DESCRIPTION OF THE TASK: Print every line of the listing below, starting with the line that holds "provided throughout the" and going on through the line that holds "NTEP 2024). Turfgrass color, a", both included, and print nothing else.

^^^^^^^^

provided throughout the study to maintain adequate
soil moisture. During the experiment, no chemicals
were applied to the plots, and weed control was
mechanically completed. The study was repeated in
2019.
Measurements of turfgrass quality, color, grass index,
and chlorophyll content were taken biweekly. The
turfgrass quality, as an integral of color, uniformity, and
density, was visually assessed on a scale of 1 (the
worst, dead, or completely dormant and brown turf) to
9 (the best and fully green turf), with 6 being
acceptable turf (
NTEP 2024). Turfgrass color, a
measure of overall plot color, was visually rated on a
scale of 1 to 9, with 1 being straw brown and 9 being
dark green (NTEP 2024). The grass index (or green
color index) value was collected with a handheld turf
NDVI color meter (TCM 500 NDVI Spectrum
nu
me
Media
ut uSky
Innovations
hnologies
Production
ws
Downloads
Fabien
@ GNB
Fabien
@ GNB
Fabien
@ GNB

^^^^^^^^

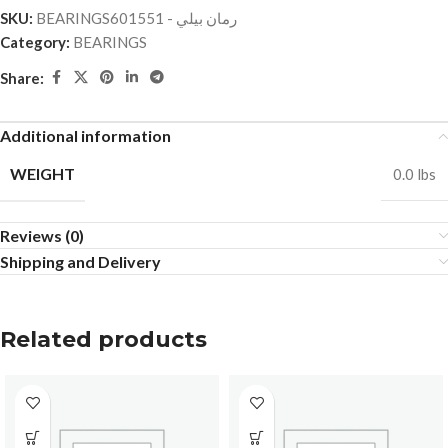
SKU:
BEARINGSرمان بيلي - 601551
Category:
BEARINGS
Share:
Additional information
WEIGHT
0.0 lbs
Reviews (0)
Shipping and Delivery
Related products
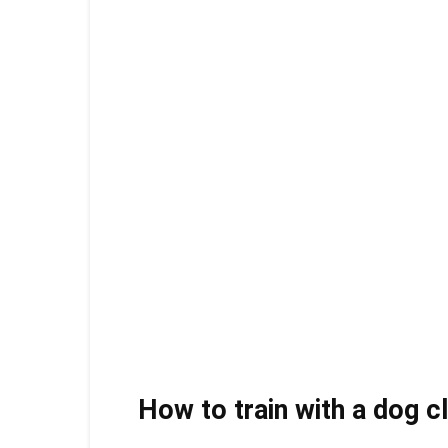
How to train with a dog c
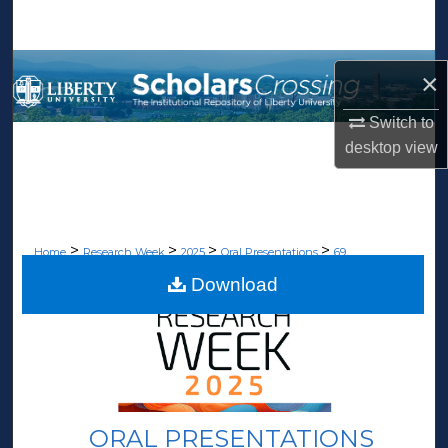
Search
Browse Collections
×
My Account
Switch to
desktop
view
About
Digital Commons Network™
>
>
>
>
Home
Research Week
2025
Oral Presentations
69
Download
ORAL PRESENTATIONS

^^^^^^^^

SOLVED EXERCISE:
provided throughout the study to maintain adequate
soil moisture. During the experiment, no chemicals
were applied to the plots, and weed control was
mechanically completed. The study was repeated in
2019.
Measurements of turfgrass quality, color, grass index,
and chlorophyll content were taken biweekly. The
turfgrass quality, as an integral of color, uniformity, and
density, was visually assessed on a scale of 1 (the
worst, dead, or completely dormant and brown turf) to
9 (the best and fully green turf), with 6 being
acceptable turf (
NTEP 2024). Turfgrass color, a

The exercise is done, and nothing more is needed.